Remember e-cigarettes – those battery-powered cigarette substitutes that dispense nicotine vapor when the user puffs on them? (See this blog, Sept. 24, 2010). Distributors say that they are virtually free of the cancer-causing agents typically found in cigarettes. They’re legal in Europe, where studies show that they do seem to cause smokers to cut down on cigarette smoking, and that would be a good thing, supposedly. Proponents argue that they are a safer substitute for smoking to give current smokers the nicotine they crave. Opponents argue that they could encourage a whole new generation of nicotine addicts who never smoked.
Just over a year ago the U.S. Food and Drug Administration (FDA) warned e-cigarette manufacturers about making unsubstantiated claims, and signaled its intent to regulate e-cigarettes as “a drug or drug-delivery device”. That would have effectively blocked the importation of e-cigarettes, since they would have had to undergo extensive testing for safety and effectiveness.

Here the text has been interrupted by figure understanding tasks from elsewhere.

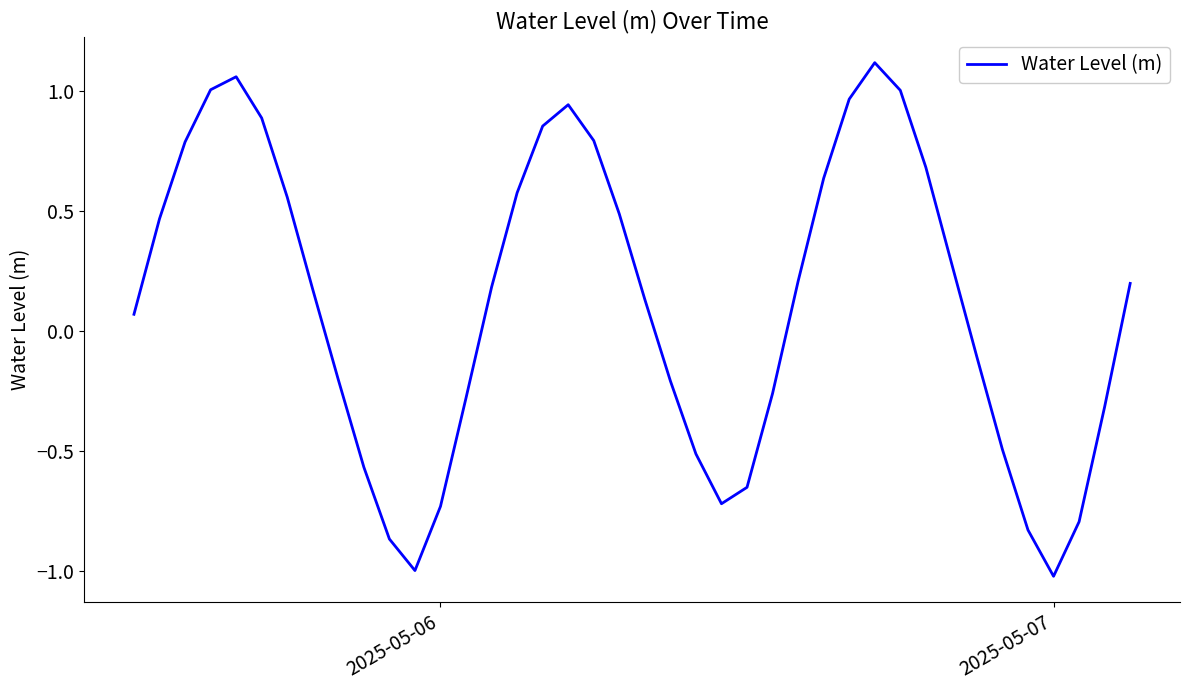

True or false: the data has more than 1 interior local peaks.

True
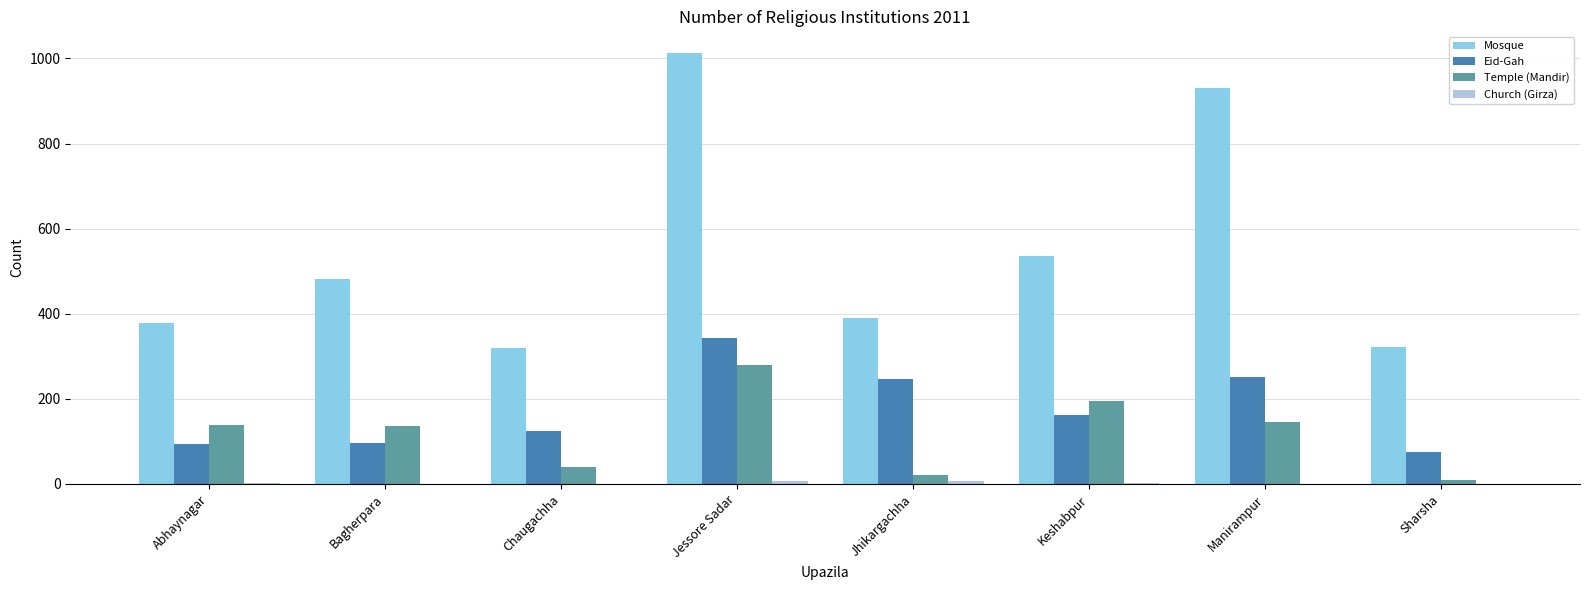

The value of Temple (Mandir) at Abhaynagar is 139. True or false?

True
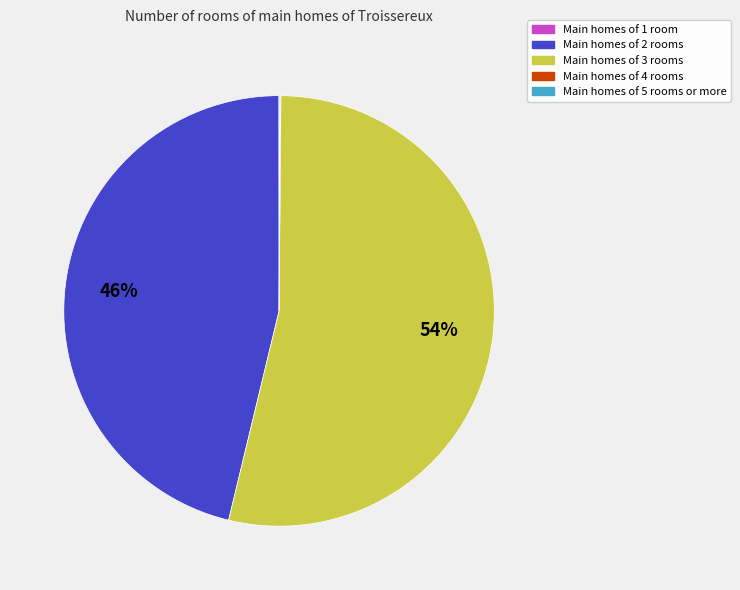

To the nearest percent, what is the difference between the largest and smallest slice percentages?

54%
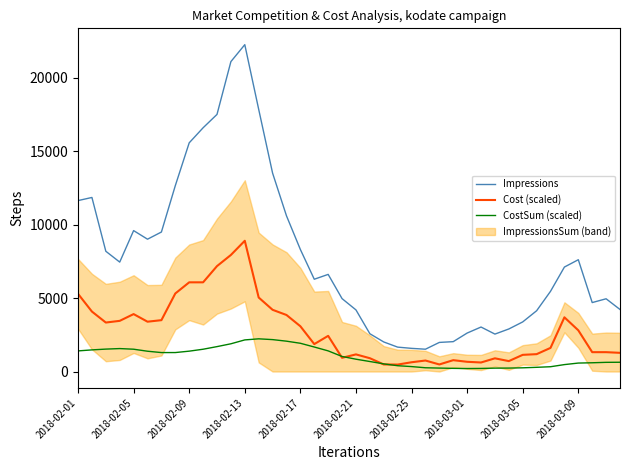

What is the sum of all CostSum (scaled) values?

40654.9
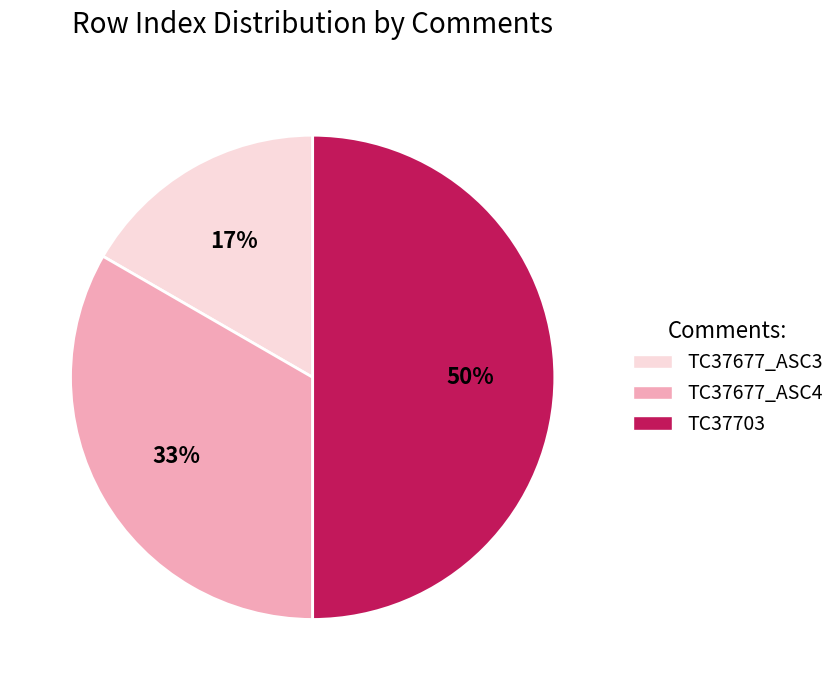

Does TC37677_ASC4 represent more than half of the total?

No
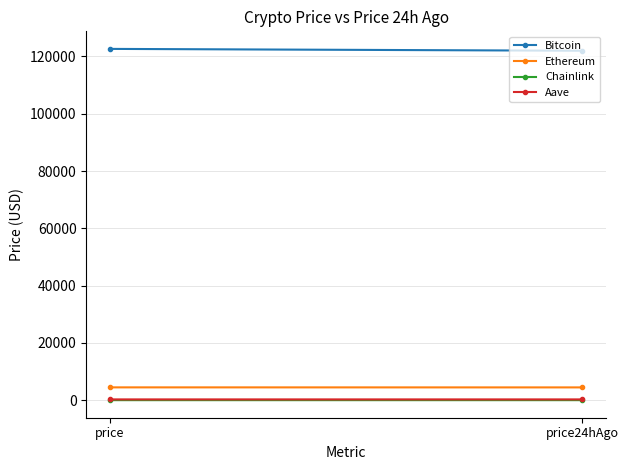

Is it true that Aave equals 283.2 at price24hAgo?

True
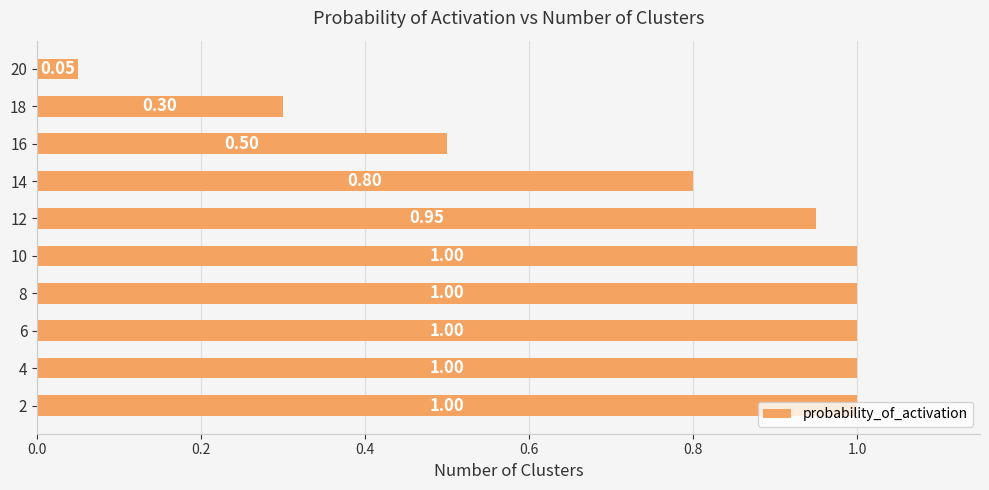

What is the greatest value displayed?

1.0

But that wasn’t the end of it, apparently. In January of this year a federal judge ruled that the FDA could not regulate e-cigarettes as a drug or drug-delivery device. His decision paves the way for the importation and sale of e-cigarettes, at least for now. However, the judge did leave the door open for e-cigarettes to be regulated by the FDA’s tobacco division.
Confused? I am. Simply put, the judge ruled that e-cigarettes should be lumped with cigarettes in terms of government regulation, not with drugs. Either way, the FDA seems determined to block e-cigarette sales in the U.S. Yet, a lot of people think e-cigarettes would do more good than harm.